Los ojos de un penitente

Sensaciones inexplicables. Un nudo en la garganta impide que emitas sonido alguno, cuando desde tu puesto en la procesión ves cómo tu Cristo y tu Virgen ganan la calle

21 de abril 2011 - 01:00

LLEGA el gran momento. La Semana Santa sabes que está ahí, además de buen sabor que comienzan a tener los postres caseros, a base de roscos, borrachillos y torrijas, porque escuchas desde el balcón de tu casa las primeras marchas procesionales, hueles con cautela el purificante incienso, ves cómo en el Paseo de Almería se congregan cada noche miles de almerienses para hacer un poco más llevadero el camino de Cristo y de su Madre... Pero te falta algo. Hasta que tú no te pones el capirucho, tu Semana de Pasión no está completa. Necesitas ver a través de dos pequeños agujeros que muchas veces no coinciden con la altura de tus pupilas para creer, para sentir, para disfrutar, para tener fe en lo que haces.

La liturgia del día en el que procesionas comienza durante la siesta. Ya has preparado el traje. Está bien planchado, colgado en alto para que no se arrugue, con el capirucho a su lado como haciéndote recordar que esta noche eres tú el que vas a sufrir la penitencia que hace más de 2.000 años tuvo que padecer un hebreo para salvar al mundo. A diferencia de él, a nosotros no nos van a crucificar, ni nos van a poner una corona de espina, ni nos van a azotar. Y quizás lo más doloroso, no nos van a vender ante nuestros enemigos como en su día hizo Judas. Nosotros, aunque es cierto que estamos padeciendo los problemas del sigloXXI y no puedo restarle importancia al gran sufrimiento que está provocando la crisis, tan sólo tenemos que completar un trayecto de unas cuantas horas en pie, en el que aprovechas para pedir por todo aquello que te importa al que ves que con una mirada desgarradora y penetrante, pide desde su cruz una clemencia que nunca llegó. Por desgracia, así de agradecido es el mundo.

Se abren las puertas del templo. Aprovechas para atarte el capirucho mientras los costaleros calzan el paso y la cruz guía sale a la calle. Cristo comienza la primera revirá dentro de la Iglesia. Su plástica figura, bien clavada a la cruz, para evitar ni tan siquiera que le quedara un resquicio de vida al que agarrarse a un hombre que había sufrido una tortura que hoy por hoy nadie la aguantaría, se dirige hacia la luz. Es una escena casi mística. La belleza de su manto de rosas anuncia que la Marcha Real está a punto de sonar. Ahí llega el toque de corneta. La piel comienza a ponerse de gallina. Es una sensación inexplicable, innenarrable, tan sólo comparable a lo que se siente cuando la Virgen vuelve a su católica morada y la Banda de Música le canta el Encarnación Coronada. ¿Qué se siente? Mírenme a los ojos y lo sabrán. O mejor, el próximo Martes Santo acudan a San Sebastián.
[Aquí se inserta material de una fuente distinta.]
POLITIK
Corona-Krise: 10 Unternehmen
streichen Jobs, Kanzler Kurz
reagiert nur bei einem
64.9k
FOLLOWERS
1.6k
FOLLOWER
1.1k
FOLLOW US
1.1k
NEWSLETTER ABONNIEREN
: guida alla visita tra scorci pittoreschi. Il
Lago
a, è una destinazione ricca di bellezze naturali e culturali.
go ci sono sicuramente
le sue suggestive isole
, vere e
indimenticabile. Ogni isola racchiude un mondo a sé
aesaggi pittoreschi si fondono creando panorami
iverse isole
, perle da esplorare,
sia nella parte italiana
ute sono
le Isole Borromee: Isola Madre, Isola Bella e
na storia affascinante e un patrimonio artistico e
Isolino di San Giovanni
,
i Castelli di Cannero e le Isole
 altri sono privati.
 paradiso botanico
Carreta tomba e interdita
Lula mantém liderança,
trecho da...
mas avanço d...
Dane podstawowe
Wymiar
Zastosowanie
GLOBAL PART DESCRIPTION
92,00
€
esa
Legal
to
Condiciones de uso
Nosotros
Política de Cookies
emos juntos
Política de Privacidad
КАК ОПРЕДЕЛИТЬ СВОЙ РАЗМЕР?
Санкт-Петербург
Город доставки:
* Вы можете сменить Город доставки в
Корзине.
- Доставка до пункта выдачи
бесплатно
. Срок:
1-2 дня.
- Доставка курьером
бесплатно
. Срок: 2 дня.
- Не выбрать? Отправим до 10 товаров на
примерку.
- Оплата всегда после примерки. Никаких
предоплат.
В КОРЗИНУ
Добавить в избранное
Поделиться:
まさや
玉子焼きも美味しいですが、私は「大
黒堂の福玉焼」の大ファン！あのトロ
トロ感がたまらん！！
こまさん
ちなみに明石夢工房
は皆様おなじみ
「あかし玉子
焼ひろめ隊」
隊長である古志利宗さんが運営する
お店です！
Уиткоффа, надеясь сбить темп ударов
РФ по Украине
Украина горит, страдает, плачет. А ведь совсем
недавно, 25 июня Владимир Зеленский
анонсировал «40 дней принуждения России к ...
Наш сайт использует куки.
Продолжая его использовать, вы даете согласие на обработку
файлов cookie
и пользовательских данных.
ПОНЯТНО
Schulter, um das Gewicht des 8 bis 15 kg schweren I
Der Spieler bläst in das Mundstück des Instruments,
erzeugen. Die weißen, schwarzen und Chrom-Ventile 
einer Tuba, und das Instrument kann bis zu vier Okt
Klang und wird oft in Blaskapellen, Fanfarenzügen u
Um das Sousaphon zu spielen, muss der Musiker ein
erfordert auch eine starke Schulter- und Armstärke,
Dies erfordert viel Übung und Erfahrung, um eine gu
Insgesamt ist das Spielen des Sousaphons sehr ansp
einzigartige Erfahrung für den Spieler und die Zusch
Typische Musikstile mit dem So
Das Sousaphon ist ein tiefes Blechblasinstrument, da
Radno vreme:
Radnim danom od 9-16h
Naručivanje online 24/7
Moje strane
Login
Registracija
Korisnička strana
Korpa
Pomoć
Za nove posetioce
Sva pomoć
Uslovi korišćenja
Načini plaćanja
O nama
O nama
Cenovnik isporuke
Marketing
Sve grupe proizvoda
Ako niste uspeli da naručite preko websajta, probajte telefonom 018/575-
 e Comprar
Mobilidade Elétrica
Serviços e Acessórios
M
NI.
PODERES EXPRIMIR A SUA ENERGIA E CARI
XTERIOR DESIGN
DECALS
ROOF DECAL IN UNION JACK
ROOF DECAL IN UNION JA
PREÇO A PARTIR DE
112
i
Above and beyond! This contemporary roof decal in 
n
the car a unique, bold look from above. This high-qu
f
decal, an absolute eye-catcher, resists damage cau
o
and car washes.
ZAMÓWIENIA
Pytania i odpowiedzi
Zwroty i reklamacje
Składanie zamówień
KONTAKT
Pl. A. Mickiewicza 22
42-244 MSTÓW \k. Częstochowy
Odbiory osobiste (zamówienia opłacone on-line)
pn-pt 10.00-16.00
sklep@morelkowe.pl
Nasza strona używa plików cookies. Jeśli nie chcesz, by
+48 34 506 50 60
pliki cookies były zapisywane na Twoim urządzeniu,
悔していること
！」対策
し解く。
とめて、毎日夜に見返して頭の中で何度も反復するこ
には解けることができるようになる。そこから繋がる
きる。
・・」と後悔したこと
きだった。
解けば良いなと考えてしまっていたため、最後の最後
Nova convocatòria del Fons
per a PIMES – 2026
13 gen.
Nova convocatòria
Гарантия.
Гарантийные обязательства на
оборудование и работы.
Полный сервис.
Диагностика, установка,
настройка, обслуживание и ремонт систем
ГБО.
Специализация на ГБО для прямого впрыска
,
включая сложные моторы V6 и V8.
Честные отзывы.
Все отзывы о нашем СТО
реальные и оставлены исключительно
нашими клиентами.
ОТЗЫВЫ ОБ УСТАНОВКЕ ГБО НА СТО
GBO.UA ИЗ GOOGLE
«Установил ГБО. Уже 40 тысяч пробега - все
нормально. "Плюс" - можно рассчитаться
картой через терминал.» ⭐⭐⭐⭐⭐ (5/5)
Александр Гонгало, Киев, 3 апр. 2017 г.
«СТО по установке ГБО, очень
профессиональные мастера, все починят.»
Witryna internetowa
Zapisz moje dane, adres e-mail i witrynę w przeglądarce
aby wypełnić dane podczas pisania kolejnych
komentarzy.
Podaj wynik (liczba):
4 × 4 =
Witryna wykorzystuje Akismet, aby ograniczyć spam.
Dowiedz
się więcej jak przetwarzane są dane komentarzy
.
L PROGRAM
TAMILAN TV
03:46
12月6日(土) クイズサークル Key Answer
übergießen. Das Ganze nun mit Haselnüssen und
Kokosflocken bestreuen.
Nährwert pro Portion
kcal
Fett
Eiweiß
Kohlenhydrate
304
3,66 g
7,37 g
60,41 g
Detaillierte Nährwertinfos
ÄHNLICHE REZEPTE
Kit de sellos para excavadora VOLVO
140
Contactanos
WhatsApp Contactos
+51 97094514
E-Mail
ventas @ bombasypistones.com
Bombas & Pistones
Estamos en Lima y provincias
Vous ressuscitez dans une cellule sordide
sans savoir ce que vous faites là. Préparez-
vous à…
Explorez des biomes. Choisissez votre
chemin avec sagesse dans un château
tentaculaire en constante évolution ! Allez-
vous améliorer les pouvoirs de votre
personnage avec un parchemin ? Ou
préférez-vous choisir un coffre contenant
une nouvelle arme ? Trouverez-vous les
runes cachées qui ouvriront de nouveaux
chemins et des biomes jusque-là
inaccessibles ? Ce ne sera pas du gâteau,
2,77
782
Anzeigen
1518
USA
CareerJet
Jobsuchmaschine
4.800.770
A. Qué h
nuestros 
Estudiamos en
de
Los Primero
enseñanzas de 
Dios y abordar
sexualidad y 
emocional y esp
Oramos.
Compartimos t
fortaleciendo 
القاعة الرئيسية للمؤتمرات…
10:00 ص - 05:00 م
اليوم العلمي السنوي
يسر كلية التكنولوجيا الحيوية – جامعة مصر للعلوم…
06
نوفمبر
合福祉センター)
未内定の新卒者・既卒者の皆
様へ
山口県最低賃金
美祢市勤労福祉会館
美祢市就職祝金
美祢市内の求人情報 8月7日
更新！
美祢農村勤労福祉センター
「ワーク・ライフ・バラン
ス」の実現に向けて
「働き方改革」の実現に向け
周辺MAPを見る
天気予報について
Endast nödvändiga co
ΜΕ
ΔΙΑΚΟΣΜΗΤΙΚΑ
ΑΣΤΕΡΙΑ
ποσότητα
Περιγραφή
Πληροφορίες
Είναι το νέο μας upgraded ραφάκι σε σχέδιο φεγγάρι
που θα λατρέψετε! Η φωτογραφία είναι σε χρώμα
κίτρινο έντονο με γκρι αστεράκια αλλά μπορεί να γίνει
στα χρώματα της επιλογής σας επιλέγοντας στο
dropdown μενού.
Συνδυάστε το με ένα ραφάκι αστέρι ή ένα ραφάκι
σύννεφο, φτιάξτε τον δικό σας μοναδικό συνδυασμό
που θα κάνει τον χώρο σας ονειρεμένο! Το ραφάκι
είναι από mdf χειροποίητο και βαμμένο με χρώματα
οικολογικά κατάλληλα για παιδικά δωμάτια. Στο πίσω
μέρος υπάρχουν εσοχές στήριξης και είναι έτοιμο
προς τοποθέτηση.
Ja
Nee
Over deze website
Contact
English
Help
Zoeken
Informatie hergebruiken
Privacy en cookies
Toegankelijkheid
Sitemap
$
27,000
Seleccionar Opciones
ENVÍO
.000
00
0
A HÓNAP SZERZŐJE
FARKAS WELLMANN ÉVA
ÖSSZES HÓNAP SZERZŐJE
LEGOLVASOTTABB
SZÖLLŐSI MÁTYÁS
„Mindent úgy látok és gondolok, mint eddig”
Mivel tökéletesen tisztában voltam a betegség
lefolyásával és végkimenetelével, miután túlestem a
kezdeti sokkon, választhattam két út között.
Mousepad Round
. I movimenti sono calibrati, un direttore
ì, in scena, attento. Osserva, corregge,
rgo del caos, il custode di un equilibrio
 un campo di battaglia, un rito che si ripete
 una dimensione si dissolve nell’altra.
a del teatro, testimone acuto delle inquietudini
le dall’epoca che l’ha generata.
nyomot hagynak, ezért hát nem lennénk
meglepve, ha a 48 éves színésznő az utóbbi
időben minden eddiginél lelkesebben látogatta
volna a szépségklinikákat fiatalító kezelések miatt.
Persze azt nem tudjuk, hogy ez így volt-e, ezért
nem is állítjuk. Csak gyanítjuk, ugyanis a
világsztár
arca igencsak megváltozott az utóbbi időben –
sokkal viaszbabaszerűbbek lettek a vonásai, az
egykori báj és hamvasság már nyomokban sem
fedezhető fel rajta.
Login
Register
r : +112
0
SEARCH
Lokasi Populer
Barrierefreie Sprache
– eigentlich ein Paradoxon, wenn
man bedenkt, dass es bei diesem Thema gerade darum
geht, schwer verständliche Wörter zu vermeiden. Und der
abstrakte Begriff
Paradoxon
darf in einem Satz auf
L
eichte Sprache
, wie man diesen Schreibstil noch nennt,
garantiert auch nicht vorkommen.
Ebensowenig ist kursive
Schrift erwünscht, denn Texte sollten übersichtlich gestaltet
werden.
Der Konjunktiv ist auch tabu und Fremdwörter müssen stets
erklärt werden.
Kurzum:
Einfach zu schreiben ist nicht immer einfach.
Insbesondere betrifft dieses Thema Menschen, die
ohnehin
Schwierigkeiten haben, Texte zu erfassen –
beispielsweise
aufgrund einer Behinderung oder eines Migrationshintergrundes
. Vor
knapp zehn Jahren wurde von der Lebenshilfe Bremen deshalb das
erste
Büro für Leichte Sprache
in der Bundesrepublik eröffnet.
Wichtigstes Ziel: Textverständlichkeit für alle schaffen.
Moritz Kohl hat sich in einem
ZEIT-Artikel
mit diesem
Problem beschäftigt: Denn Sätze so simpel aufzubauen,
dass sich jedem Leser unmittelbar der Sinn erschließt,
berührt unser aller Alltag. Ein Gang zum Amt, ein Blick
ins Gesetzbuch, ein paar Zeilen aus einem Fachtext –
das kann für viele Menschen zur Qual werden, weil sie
Ahora sí que te toca. Ya has rezado tus plegarias, pero sabes que, como dicen los hinchas del Liverpool, nunca caminarás solo en este desfile. Notas la fuerza de tu padre y de tu madre, de los que te quiere, de tu Señor y de tu Señora, que te aúpan el estandarte cuando los brazos comienzan a estar congestionados. Sin embargo, sabes que lo tienes que hacer y lo haces. Tú también ganas el cielo. Si no, echas la vista atrás y ves cómo la Virgen tiene la mirada clavada en ti. Ni en el cielo, ni en los que te rodean. En ti. María, con el gesto que sólo las madres saben dibujar en su cara cuando un hijo les necesita, te pide que no decaigas, que hagas un esfuerzo extra por ella. Al contemplar sus lágrimas, su gesto de impotencia, el eterno sufrimiento de a quien le arrancaron de cuajo su vida para salvar la de los que le arrebataron la de su hijo, sabes que eres capaz.